### Отрывок текста
VIII. ПЬЕСЫ И КИНОСЦЕНАРИИ

VIII. ПЬЕСЫ И КИНОСЦЕНАРИИ

Когда Солженицын не своею волей очутился на Западе, первыми его книгами, вышедшими там, стали совместный сборник статей «Из?под глыб» (1974), литературная автобиография «Бодался телёнок с дубом» (1975) и сплотка глав из «Красного Колеса» — «Ленин в Цюрихе» (1975 — все три: Париж). Речь о них пойдёт ниже в соответствующих разделах; здесь, впрочем, следует отметить не вошедшие впоследствии в «Колесо» биографические справки, приложенные к «сплотке». Даже в столь «учёной» материи писатель остаётся самим собой — например, когда уровень художественного вкуса будущего наркома культуры связывает с его псевдонимом, позаимствованным от «лунных чар»…

Писатель немало путешествовал и выступал сперва в Европе, затем в Америке и Азии. Работал над эпопеей о революции, но публиковать её стал во второй десятитомной серии Собрания сочинений; первые десять томов составили окончательные редакции ранее написанного и по различным стеснительным обстоятельствам ходившего по свету в неисправных копиях. Самыми незнакомыми из вышедших таким образом на свет произведений стали работы драматические.

### Задание 1
Перепишите из отрывка о Солженицыне дословно всё от «Писатель немало путешествовал» и вниз до «стали работы драматические.».
### Задание 2
Ответьте на вопросы по отрывку о Солженицыне:
(a) В каком году вышла литературная автобиография «Бодался телёнок с дубом»?
(b) Сколько томов во второй серии Собрания сочинений, в которой писатель стал публиковать эпопею о революции?
(c) Какие произведения стали самыми незнакомыми из вышедших в Собрании сочинений?
Строки, приведённые далее, к этому отрывку отношения не имеют.

### Набор данных
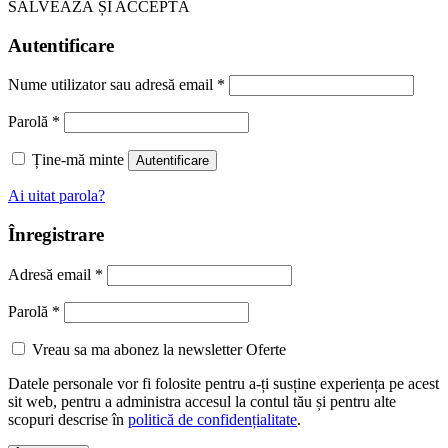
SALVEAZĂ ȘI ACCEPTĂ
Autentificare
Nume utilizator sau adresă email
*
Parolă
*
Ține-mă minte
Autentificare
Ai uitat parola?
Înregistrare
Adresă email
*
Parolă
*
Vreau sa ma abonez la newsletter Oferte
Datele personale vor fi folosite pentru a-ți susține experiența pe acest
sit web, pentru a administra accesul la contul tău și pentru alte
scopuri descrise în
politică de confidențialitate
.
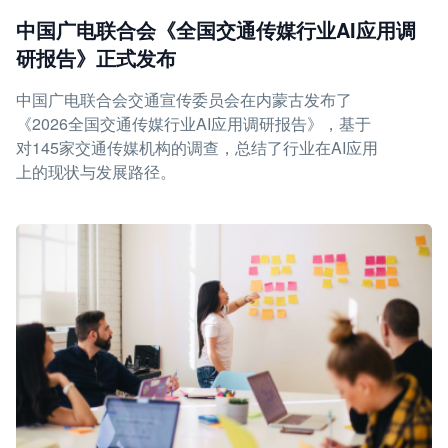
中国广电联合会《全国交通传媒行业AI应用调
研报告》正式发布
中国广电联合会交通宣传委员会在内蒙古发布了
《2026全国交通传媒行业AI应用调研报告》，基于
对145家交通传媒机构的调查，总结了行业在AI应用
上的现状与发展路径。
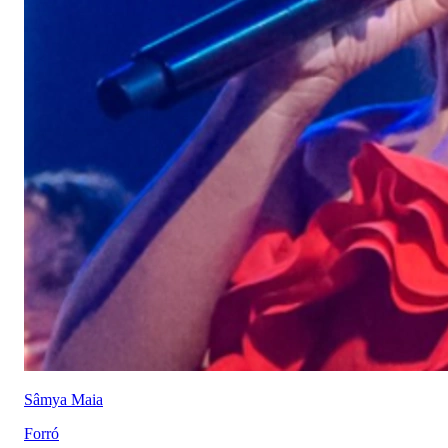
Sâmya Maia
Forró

---

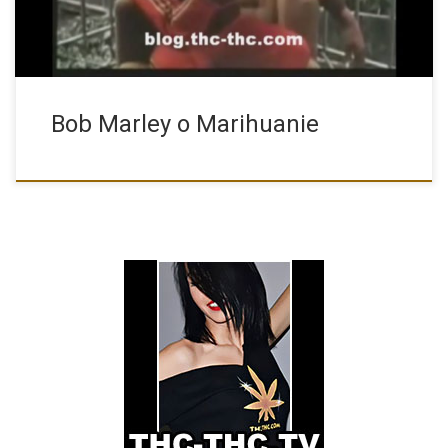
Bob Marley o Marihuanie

==

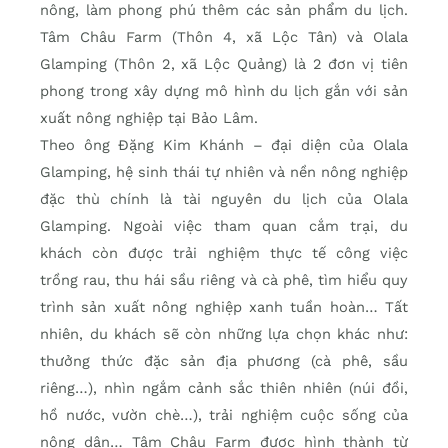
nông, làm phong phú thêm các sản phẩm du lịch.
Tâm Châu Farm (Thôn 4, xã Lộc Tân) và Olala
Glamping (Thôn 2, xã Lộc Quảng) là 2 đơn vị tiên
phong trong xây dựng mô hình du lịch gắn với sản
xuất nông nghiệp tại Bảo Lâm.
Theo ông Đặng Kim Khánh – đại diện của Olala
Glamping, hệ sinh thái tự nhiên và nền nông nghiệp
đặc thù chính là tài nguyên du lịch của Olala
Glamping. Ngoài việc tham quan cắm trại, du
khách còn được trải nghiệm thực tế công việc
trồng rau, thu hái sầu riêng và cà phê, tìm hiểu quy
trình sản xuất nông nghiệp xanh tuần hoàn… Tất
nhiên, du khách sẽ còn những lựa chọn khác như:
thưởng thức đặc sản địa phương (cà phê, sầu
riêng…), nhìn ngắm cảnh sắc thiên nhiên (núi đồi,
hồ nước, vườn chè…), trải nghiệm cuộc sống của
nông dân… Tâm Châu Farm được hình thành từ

### Ответ 1
Писатель немало путешествовал и выступал сперва в Европе, затем в Америке и Азии. Работал над эпопеей о революции, но публиковать её стал во второй десятитомной серии Собрания сочинений; первые десять томов составили окончательные редакции ранее написанного и по различным стеснительным обстоятельствам ходившего по свету в неисправных копиях. Самыми незнакомыми из вышедших таким образом на свет произведений стали работы драматические.

### Ответ 2
(a) В 1975 году.
(b) Десять томов.
(c) Драматические работы.